Pero para decir esta palabra, todos debemos levantar la mirada al cielo, y
reconocernos hijos de un mismo Padre.
A él me dirijo yo, en el Espíritu de Jesucristo,
pidiendo la intercesión de la Virgen María, hija de Tierra Santa y Madre
nuestra. Señor, Dios de paz, escucha nuestra súplica.
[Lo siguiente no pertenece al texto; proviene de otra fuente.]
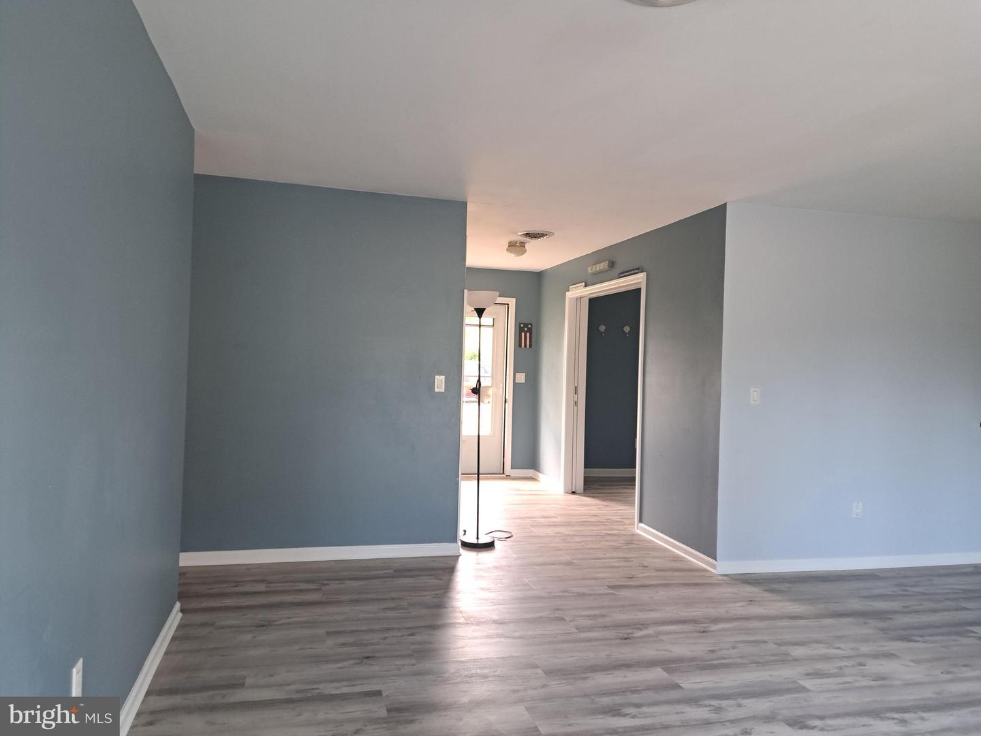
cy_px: 368
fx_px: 680
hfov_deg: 71.6
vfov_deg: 56.8
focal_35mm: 24
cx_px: 490
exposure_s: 1/60
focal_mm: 5.23
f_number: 1.8
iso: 160
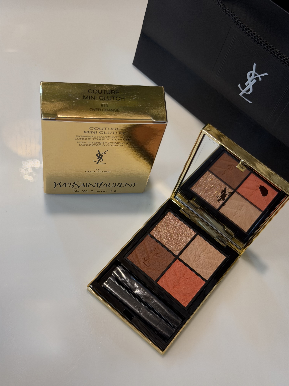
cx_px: 144
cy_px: 193
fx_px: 534
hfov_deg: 30.3
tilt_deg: -62.7
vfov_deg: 39.7
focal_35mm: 48
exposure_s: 1/60
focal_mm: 6.76
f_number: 1.78
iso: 50
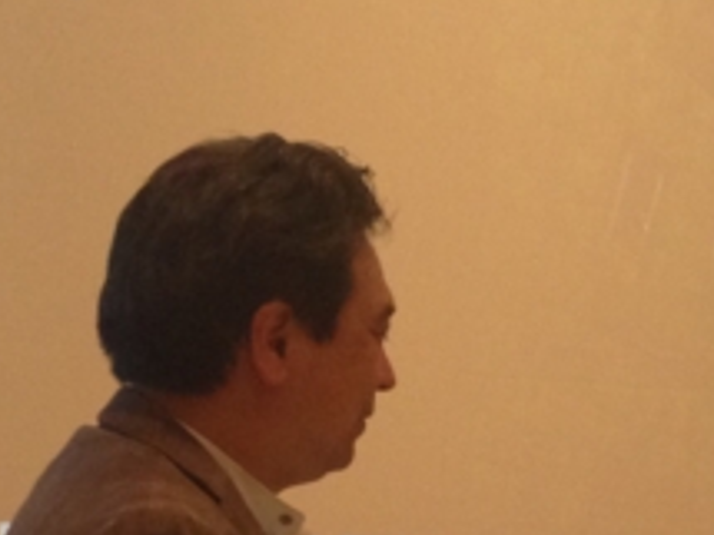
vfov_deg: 11.9
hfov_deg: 15.7
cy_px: 502
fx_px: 2536
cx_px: 717
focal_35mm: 123
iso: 200
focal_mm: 4.12
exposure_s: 1/20
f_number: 2.4
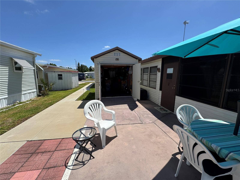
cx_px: 120
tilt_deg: -8.8
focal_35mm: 14
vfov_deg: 85.7
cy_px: 90
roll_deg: -0.5
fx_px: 97
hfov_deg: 102.1
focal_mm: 2.22
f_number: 2.2
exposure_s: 1/2208
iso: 50
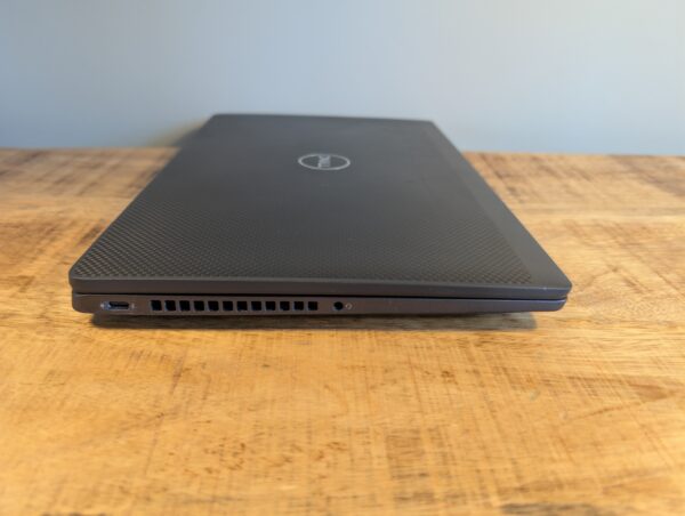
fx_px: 476
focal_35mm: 24
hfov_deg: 71.5
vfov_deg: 57.0
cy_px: 258
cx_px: 342
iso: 59
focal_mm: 6.9
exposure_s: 1/33.3
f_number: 1.68
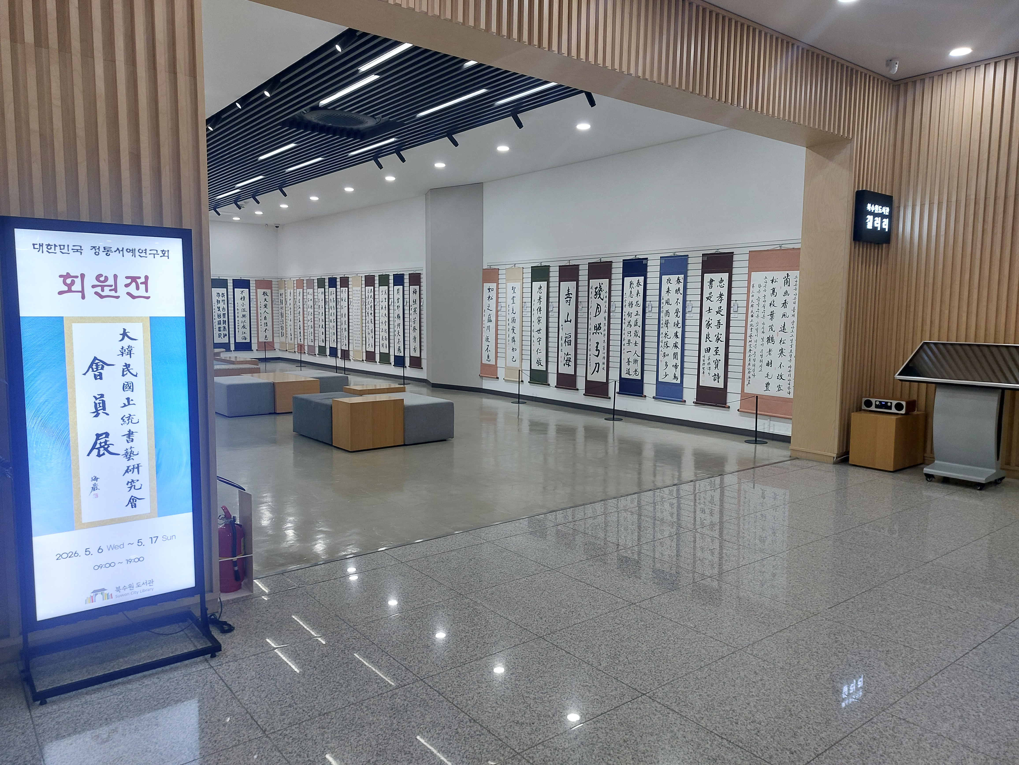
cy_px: 382
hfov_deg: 69.4
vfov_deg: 54.9
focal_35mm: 25
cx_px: 510
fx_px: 736
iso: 80
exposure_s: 1/60
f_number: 1.8
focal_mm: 5.23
Hemos intentado muchas veces y durante muchos años
resolver nuestros conflictos con nuestras fuerzas, y también con nuestras
armas; tantos momentos de hostilidad y de oscuridad; tanta sangre derramada;
tantas vidas destrozadas; tantas esperanzas abatidas... Pero nuestros esfuerzos
han sido en vano. Ahora, Señor, ayúdanos tú. Danos tú la paz, enséñanos tú la
paz, guíanos tú hacia la paz. Abre nuestros ojos y nuestros corazones, y danos
la valentía para decir: «¡Nunca más la guerra»; «con la guerra, todo queda
destruido». Infúndenos el valor de llevar a cabo gestos concretos para
construir la paz.
Señor, Dios de Abraham y los Profetas, Dios amor que nos has creado y nos
llamas a vivir como hermanos, danos la fuerza para ser cada día artesanos de la
paz; danos la capacidad de mirar con benevolencia a todos los hermanos que
encontramos en nuestro camino. Haznos disponibles para escuchar el clamor de
nuestros ciudadanos que nos piden transformar nuestras armas en instrumentos de
paz, nuestros temores en confianza y nuestras tensiones en perdón. Mantén
encendida en nosotros la llama de la esperanza para tomar con paciente
perseverancia opciones de diálogo y reconciliación, para que finalmente triunfe
la paz.
Y que sean desterradas del corazón de todo hombre estas palabras: división,
odio, guerra. Señor, desarma la lengua y las manos, renueva los corazones y las
mentes, para que la palabra que nos lleva al encuentro sea siempre «hermano», y
el estilo de nuestra vida se convierta en shalom, paz, salam. Amén.